Kontingen Taiwan terdiri dari 38 orang, termasuk 10 atlet yang akan bertanding dalam cabor tenis meja, powerlifting, bulu tangkis, judo, renang, dan trek dan lapangan, tapi hanya empat yang berangkat pada hari Minggu, enam lainnya termasuk tim bulu tangkis, akan berangkat ke Tokyo pada 27 Agustus.
Judoka Lee Kai-lin (李凱琳), yang memenangkan medali perak di Paralimpiade London 2012, mengatakan bahwa dia sangat menantikan Paralimpiade ketiganya, dan berharap bisa mengikuti jejak judoka Yang Yung-wei (楊勇緯), yang memenangkan medali perak di Olimpiade Tokyo bulan lalu.
Perenang Chen Liang-da (陳亮達) mengatakan dia tidak hanya ingin membuat terobosan tetapi juga akan menikmati Paralimpiade pertamanya, namun mengaku harus santai dan tidak memberi tekanan terlalu besar pada diri sendiri, karena dia sebelumnya sempat menghentikan pelatihan selama dua bulan akibat lonjakan kasus Covid-19 domestik di Taiwan.

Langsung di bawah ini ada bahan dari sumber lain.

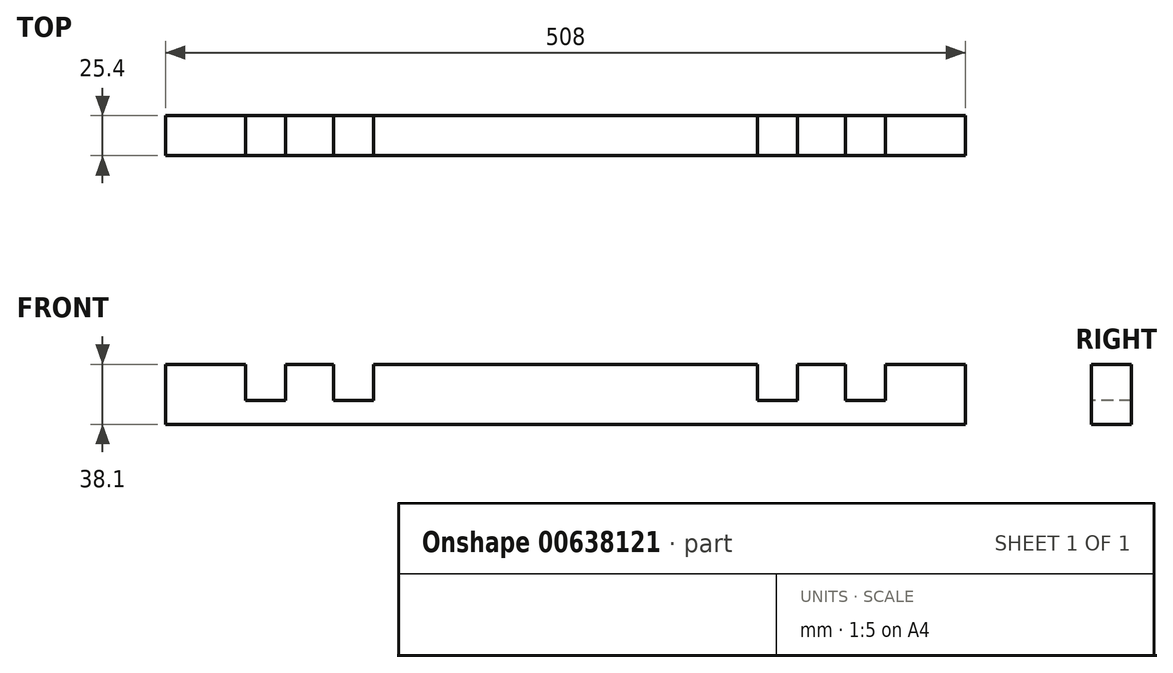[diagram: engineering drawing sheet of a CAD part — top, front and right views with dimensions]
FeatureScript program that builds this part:
annotation { "Feature Type Name" : "Feature", "Feature Type Description" : "" }
export const myFeature = defineFeature(function(context is Context, id is Id, definition is map)
    precondition{}
    {
        {
            var Q0;
            Q0=qCreatedBy(makeId("Front.planeOp"),FACE);
            var sketch = newSketch(context, id + "F0", { "sketchPlane" : qUnion([Q0])});
            skLineSegment(sketch, "E0", {"start": v(0, 0) * mm, "end": v(508, 0) * mm});
            skLineSegment(sketch, "E1", {"start": v(508, 0) * mm, "end": v(508, 38.1) * mm});
            skLineSegment(sketch, "E2", {"start": v(508, 38.1) * mm, "end": v(457.2, 38.1) * mm});
            skLineSegment(sketch, "E3", {"start": v(0, 38.1) * mm, "end": v(0, 0) * mm});
            skLineSegment(sketch, "E4", {"start": v(50.8, 38.1) * mm, "end": v(50.8, 15.24) * mm});
            skLineSegment(sketch, "E5", {"start": v(50.8, 15.24) * mm, "end": v(76.2, 15.24) * mm});
            skLineSegment(sketch, "E6", {"start": v(76.2, 15.24) * mm, "end": v(76.2, 38.1) * mm});
            skLineSegment(sketch, "E7", {"start": v(106.68, 38.1) * mm, "end": v(106.68, 15.24) * mm});
            skLineSegment(sketch, "E8", {"start": v(106.68, 15.24) * mm, "end": v(132.08, 15.24) * mm});
            skLineSegment(sketch, "E9", {"start": v(132.08, 15.24) * mm, "end": v(132.08, 38.1) * mm});
            skLineSegment(sketch, "E10.trimOffspring", {"start": v(50.8, 38.1) * mm, "end": v(0, 38.1) * mm});
            skLineSegment(sketch, "E11.trimOffspring", {"start": v(106.68, 38.1) * mm, "end": v(76.2, 38.1) * mm});
            skLineSegment(sketch, "E12", {"start": v(457.2, 38.1) * mm, "end": v(457.2, 15.24) * mm});
            skLineSegment(sketch, "E13", {"start": v(457.2, 15.24) * mm, "end": v(431.8, 15.24) * mm});
            skLineSegment(sketch, "E14", {"start": v(431.8, 15.24) * mm, "end": v(431.8, 38.1) * mm});
            skLineSegment(sketch, "E15.trimOffspring", {"start": v(431.8, 38.1) * mm, "end": v(401.32, 38.1) * mm});
            skLineSegment(sketch, "E16", {"start": v(401.32, 38.1) * mm, "end": v(401.32, 15.24) * mm});
            skLineSegment(sketch, "E17", {"start": v(401.32, 15.24) * mm, "end": v(375.92, 15.24) * mm});
            skLineSegment(sketch, "E18", {"start": v(375.92, 15.24) * mm, "end": v(375.92, 38.1) * mm});
            skLineSegment(sketch, "E19.trimOffspring", {"start": v(375.92, 38.1) * mm, "end": v(132.08, 38.1) * mm});
            skSolve(sketch);
        }
        {
            var Q0;
            Q0=makeQuery(id+"F0.imprint","IMPRINT",FACE,{"disambiguationData":[TD([[makeQuery(id+"F0.imprint","IMPRINT",EDGE,{"derivedFrom":sQuery(id+"F0.wireOp",EDGE,"E0")}),1.0]])]});
            extrude(context, id + "F1", {"entities" : qUnion([Q0]), "oppositeDirection" : true, "depth" : 25.4 * mm, "offsetDistance" : 25.4 * mm});
        }
    });
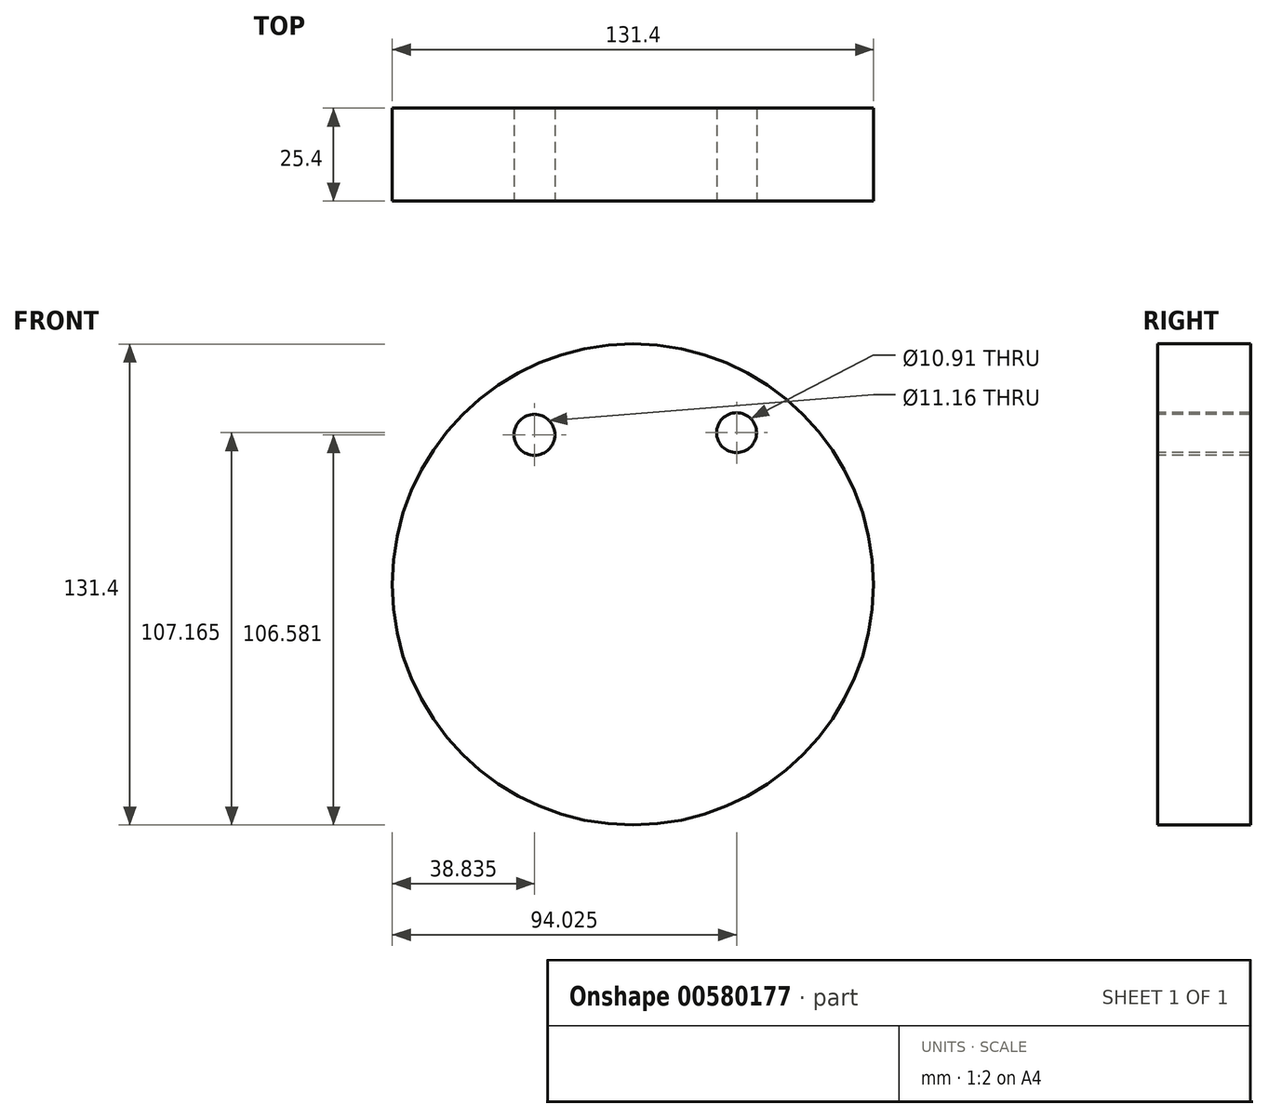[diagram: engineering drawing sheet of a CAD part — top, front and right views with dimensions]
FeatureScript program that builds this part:
annotation { "Feature Type Name" : "Feature", "Feature Type Description" : "" }
export const myFeature = defineFeature(function(context is Context, id is Id, definition is map)
    precondition{}
    {
        {
            var Q0;
            Q0=qCreatedBy(makeId("Front.planeOp"),FACE);
            var sketch = newSketch(context, id + "F0", { "sketchPlane" : qUnion([Q0])});
            skCircle(sketch, "E0", {"center": v(0, 0) * mm, "radius": 65.7 * mm});
            skSolve(sketch);
        }
        {
            var Q0;
            Q0=makeQuery(id+"F0.imprint","IMPRINT",FACE,{"disambiguationData":[TD([[makeQuery(id+"F0.imprint","IMPRINT",EDGE,{"derivedFrom":sQuery(id+"F0.wireOp",EDGE,"E0")}),1.0]])]});
            extrude(context, id + "F1", {"entities" : qUnion([Q0]), "depth" : 25.4 * mm, "offsetDistance" : 25.4 * mm});
        }
        {
            var Q0;
            Q0=makeQuery(id+"F1.opExtrude","CAP_FACE",FACE,{"disambiguationData":[OSD([sQuery(id+"F0.wireOp",EDGE,"E0")])],"isStart":false});
            var sketch = newSketch(context, id + "F2", { "sketchPlane" : qUnion([Q0])});
            skCircle(sketch, "E1", {"center": v(-26.86, 40.88) * mm, "radius": 5.58 * mm});
            skCircle(sketch, "E2", {"center": v(28.32, 41.47) * mm, "radius": 5.46 * mm});
            skSolve(sketch);
        }
        {
            var Q0;
            Q0=makeQuery(id+"F2.imprint","IMPRINT",FACE,{"disambiguationData":[TD([[makeQuery(id+"F2.imprint","IMPRINT",EDGE,{"derivedFrom":sQuery(id+"F2.wireOp",EDGE,"E1")}),1.0]])]});
            var Q1;
            Q1=makeQuery(id+"F2.imprint","IMPRINT",FACE,{"disambiguationData":[TD([[makeQuery(id+"F2.imprint","IMPRINT",EDGE,{"derivedFrom":sQuery(id+"F2.wireOp",EDGE,"E2")}),1.0]])]});
            var Q2;
            Q2=sQuery(id+"F2.wireOp",EDGE,"E1");
            var Q3;
            Q3=sQuery(id+"F2.wireOp",EDGE,"E2");
            extrude(context, id + "F3", {"entities" : qUnion([Q0, Q1]), "operationType" : NewBodyOperationType.REMOVE, "surfaceEntities" : qUnion([Q2, Q3]), "endBound" : BoundingType.THROUGH_ALL, "oppositeDirection" : true, "depth" : 25.4 * mm, "offsetDistance" : 25.4 * mm});
        }
    });
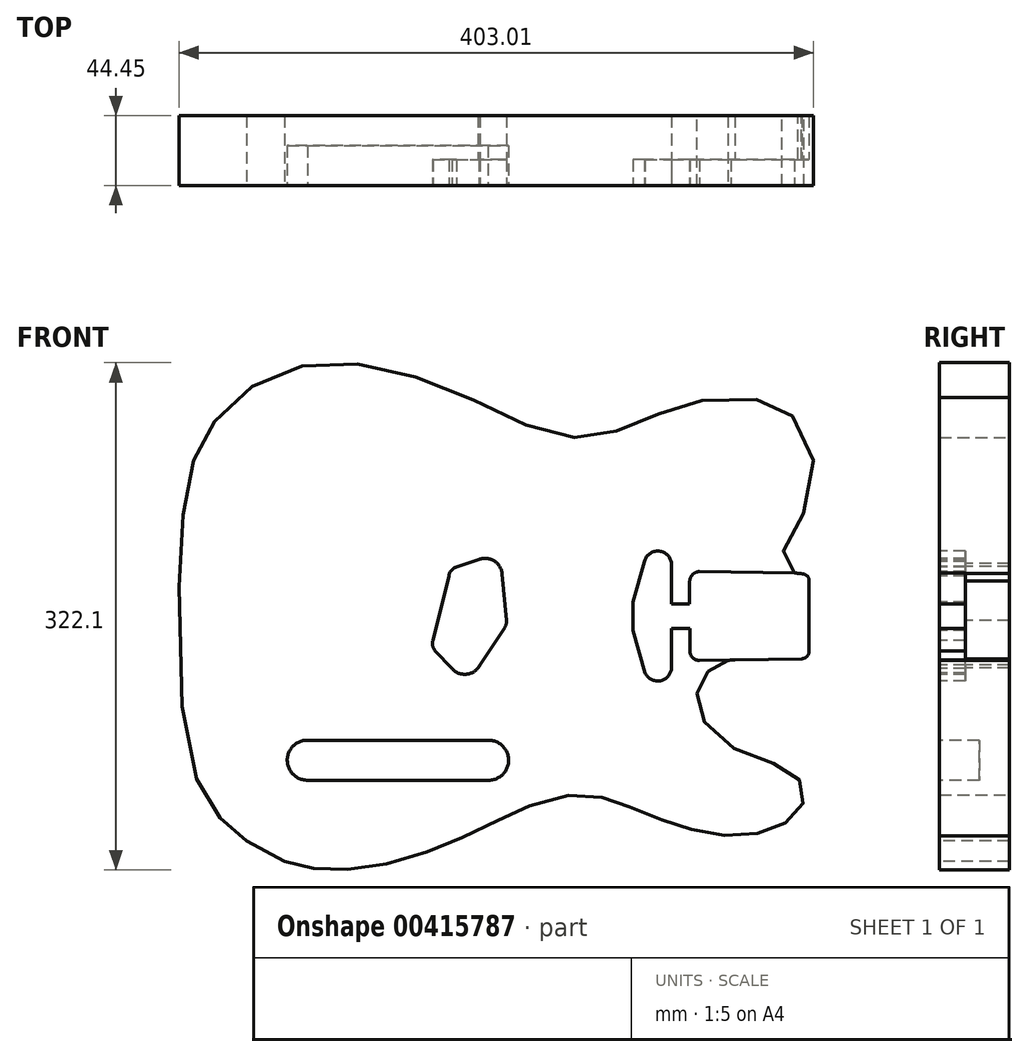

Sementara itu, atlet powerlifting Lin Ya-hsuan (林亞璇), yang akan berkompetisi untuk keenam kalinya di Paralimpiade, mengatakan ketenangan adalah kunci untuk mencapai keberhasilan. "Dulu saya sangat gugup ketika mencoba memberikan penampilan terbaik, tetapi semakin tinggi harapan saya, semakin besarlah kemungkinan saya akan gagal," tutur Lin.
Wakil direktur jenderal Administrasi Olahraga Lin Che-hung (林哲宏) yang turut berangkat mengatakan, mereka yang berangkat pada hari Minggu semuanya sangat bersemangat. "Partisipasi dalam Paralimpiade itu sendiri adalah sebuah kemenangan," tegasnya.
Meski demikian, pihaknya berharap Taiwan bisa memenangkan lebih banyak medali dari prestasi terbaik di masa lalu, yakni satu perak dan satu perunggu yang diperoleh dalam Paralimpiade 2016 di Rio de Janeiro, Brasil.
Setelah sempat tertunda sepanjang setahun akibat pandemi Covid-19, Paralimpiade Tokyo 2020 akan diadakan selama 13 hari, dari 24 Agustus hingga 5 September, dijadwalkan dipartisipasi oleh sekitar 160 negara.